17.10 - Maintenance Cost as Function of Hits for Each Data Block - Advanced SQL Engine - Teradata Database

Teradata Vantage™ - Database Design

Product
Advanced SQL Engine
Teradata Database
Release Number
17.10
Release Date
July 2021
Content Type
User Guide
Publication ID
B035-1094-171K
Language
English (United States)

The number of hits per block is a measure of how many rows in a data block are accessed (inserted, deleted, or updated) during an operation on a table. Generally speaking, the greater the number of hits per block, the better the performance provided the hits can be combined into one update of the data block, as would be the case, for example, with an INSERT ... SELECT involving a set of updates containing multiple rows.

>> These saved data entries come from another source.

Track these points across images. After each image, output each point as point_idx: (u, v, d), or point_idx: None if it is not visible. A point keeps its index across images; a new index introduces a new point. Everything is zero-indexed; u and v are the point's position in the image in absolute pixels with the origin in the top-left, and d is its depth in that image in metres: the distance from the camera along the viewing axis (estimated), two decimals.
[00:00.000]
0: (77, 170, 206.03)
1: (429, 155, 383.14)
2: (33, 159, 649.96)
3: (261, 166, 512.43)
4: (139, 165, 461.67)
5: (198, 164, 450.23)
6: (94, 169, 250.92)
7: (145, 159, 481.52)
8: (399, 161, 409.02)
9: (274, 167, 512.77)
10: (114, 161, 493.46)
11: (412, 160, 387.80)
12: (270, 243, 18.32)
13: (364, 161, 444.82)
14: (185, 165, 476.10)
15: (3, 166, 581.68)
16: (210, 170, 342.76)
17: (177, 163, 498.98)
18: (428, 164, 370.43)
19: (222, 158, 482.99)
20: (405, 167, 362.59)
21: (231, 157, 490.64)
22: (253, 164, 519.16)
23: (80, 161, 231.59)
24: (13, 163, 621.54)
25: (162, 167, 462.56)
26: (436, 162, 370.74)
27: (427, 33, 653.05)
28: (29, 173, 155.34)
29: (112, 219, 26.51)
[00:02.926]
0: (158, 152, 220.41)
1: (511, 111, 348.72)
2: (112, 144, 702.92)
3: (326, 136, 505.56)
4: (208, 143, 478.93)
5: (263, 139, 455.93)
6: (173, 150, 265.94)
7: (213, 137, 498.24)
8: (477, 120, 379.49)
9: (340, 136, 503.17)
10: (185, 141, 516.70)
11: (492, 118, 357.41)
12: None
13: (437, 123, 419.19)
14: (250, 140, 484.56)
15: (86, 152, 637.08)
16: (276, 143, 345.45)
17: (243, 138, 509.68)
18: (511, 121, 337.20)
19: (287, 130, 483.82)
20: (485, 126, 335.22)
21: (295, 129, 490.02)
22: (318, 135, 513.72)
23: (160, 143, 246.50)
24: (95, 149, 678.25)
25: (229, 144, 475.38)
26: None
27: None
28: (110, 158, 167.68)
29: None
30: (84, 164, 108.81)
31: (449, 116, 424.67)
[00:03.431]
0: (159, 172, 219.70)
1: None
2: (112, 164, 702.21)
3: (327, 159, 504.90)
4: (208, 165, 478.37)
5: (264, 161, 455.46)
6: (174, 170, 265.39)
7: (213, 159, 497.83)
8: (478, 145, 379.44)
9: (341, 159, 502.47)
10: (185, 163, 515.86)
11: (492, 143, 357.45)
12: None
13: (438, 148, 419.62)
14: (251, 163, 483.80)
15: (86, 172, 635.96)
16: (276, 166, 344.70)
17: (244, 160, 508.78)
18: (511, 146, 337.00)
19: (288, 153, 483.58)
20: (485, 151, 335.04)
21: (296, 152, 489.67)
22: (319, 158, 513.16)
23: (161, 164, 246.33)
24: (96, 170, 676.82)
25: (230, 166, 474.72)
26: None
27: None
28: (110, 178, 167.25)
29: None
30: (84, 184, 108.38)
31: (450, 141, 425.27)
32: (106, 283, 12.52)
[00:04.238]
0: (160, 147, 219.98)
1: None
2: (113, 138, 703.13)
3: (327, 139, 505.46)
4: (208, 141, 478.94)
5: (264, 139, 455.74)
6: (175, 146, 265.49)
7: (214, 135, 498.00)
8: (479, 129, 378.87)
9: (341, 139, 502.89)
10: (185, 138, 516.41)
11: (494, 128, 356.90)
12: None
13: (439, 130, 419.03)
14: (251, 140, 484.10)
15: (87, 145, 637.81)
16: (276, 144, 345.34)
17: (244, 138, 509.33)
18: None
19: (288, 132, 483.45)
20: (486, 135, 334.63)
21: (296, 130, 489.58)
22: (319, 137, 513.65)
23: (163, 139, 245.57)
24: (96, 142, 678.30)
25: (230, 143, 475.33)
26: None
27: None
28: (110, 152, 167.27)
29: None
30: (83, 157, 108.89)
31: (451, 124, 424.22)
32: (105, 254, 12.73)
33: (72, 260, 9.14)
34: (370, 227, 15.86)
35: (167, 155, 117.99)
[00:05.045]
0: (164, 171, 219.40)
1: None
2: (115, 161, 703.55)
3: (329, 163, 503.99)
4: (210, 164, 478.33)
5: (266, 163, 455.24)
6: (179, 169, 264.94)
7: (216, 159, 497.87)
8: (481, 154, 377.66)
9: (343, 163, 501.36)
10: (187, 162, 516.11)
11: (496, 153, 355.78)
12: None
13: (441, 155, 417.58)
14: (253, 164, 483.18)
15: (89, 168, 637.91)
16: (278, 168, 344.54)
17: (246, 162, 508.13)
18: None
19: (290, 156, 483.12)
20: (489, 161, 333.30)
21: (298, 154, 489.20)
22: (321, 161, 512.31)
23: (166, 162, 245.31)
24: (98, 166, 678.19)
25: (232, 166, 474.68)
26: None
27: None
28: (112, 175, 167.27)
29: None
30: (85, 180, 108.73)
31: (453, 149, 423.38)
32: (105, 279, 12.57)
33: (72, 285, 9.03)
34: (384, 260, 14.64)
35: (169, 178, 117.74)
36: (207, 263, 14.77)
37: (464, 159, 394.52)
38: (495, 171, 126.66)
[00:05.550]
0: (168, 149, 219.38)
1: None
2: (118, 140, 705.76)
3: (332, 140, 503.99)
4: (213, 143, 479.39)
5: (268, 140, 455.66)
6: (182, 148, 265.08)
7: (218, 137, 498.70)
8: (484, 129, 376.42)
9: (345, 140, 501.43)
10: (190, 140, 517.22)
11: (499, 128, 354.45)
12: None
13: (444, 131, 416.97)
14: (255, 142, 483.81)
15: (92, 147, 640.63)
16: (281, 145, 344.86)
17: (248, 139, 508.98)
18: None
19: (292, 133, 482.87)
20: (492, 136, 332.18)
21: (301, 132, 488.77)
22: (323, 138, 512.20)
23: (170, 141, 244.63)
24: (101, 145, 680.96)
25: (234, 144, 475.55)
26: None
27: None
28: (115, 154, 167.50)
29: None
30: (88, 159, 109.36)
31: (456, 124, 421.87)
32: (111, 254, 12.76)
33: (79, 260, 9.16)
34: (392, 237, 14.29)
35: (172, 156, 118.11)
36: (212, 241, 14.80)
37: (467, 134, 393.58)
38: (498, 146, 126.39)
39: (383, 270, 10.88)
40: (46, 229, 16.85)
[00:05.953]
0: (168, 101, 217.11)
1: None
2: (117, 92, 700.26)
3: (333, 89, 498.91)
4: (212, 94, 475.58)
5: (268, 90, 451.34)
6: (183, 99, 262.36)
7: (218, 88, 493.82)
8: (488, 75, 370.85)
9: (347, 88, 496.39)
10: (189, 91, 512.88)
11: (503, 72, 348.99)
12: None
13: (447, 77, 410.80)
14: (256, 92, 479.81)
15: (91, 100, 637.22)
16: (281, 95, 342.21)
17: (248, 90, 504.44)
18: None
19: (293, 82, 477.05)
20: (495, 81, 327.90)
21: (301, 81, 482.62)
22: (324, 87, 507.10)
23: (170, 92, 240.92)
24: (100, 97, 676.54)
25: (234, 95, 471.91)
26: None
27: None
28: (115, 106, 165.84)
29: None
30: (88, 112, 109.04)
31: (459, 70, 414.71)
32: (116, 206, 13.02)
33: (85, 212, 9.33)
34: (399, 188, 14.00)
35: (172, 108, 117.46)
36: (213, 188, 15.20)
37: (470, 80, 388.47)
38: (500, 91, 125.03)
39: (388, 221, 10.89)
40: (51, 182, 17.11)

If a large number of the data blocks for a table have become significantly smaller than half the maximum size for the defined maximum data block size, an appropriate specification for the MERGEBLOCKRATIO option of the ALTER TABLE and CREATE TABLE statements can enable the file system to merge up to 8 data blocks into a single larger data block. For more information, see Teradata Vantage™ - SQL Data Definition Language Syntax and Examples, B035-1144.

On the other hand, if each hit of a data block involves a separate read operation, with hits occurring semi-randomly, performance is worse.

Data Processing Scenarios for the Hit Rates Studied

The following table provides example data processing scenarios that correspond with the hit rates studied.

Number of Hits per Data Block Percentage of Rows Touched Scenario
             1            0.2 Update a table that contains 500 days of data (roughly 1.5 years) with one typical day of data.
             5            1.0 Insert into a table that contains 104 weeks of data (2 years) one typical week of data.
           20            4.0 Delete from a table that contains 104 weeks of data (2 years) one typical month (4 weeks) of data.

Standard Test Procedure

The standard procedure for these tests was to make any maintenance changes to the left table in the join.

Maintenance Costs In Terms of Elapsed Time

Elapsed times increase as a function of increased hits per data block because more rows are touched. At the same time, the CPU path per row times decrease because the elapsed times increase at a lesser rate than the increase in the number of rows touched.

Maintenance Costs In Terms of CPU Path Length Per Transaction

Suppose you report the same information in terms of CPU path length per transaction. For this data, the term transaction equates to qualifying row. This number is a measure of the amount of CPU time a transaction requires; roughly, the number of instructions performed per transaction.

CPU path per transaction is a better way to compare various manipulations than elapsed time for two reasons:
  • CPU path per transaction figures include both CPU utilization information and elapsed time.
  • Because the measure is normalized, it factors out configuration-specific variables such as number of CPUs per node and number of nodes, making the numbers comparable across all configurations.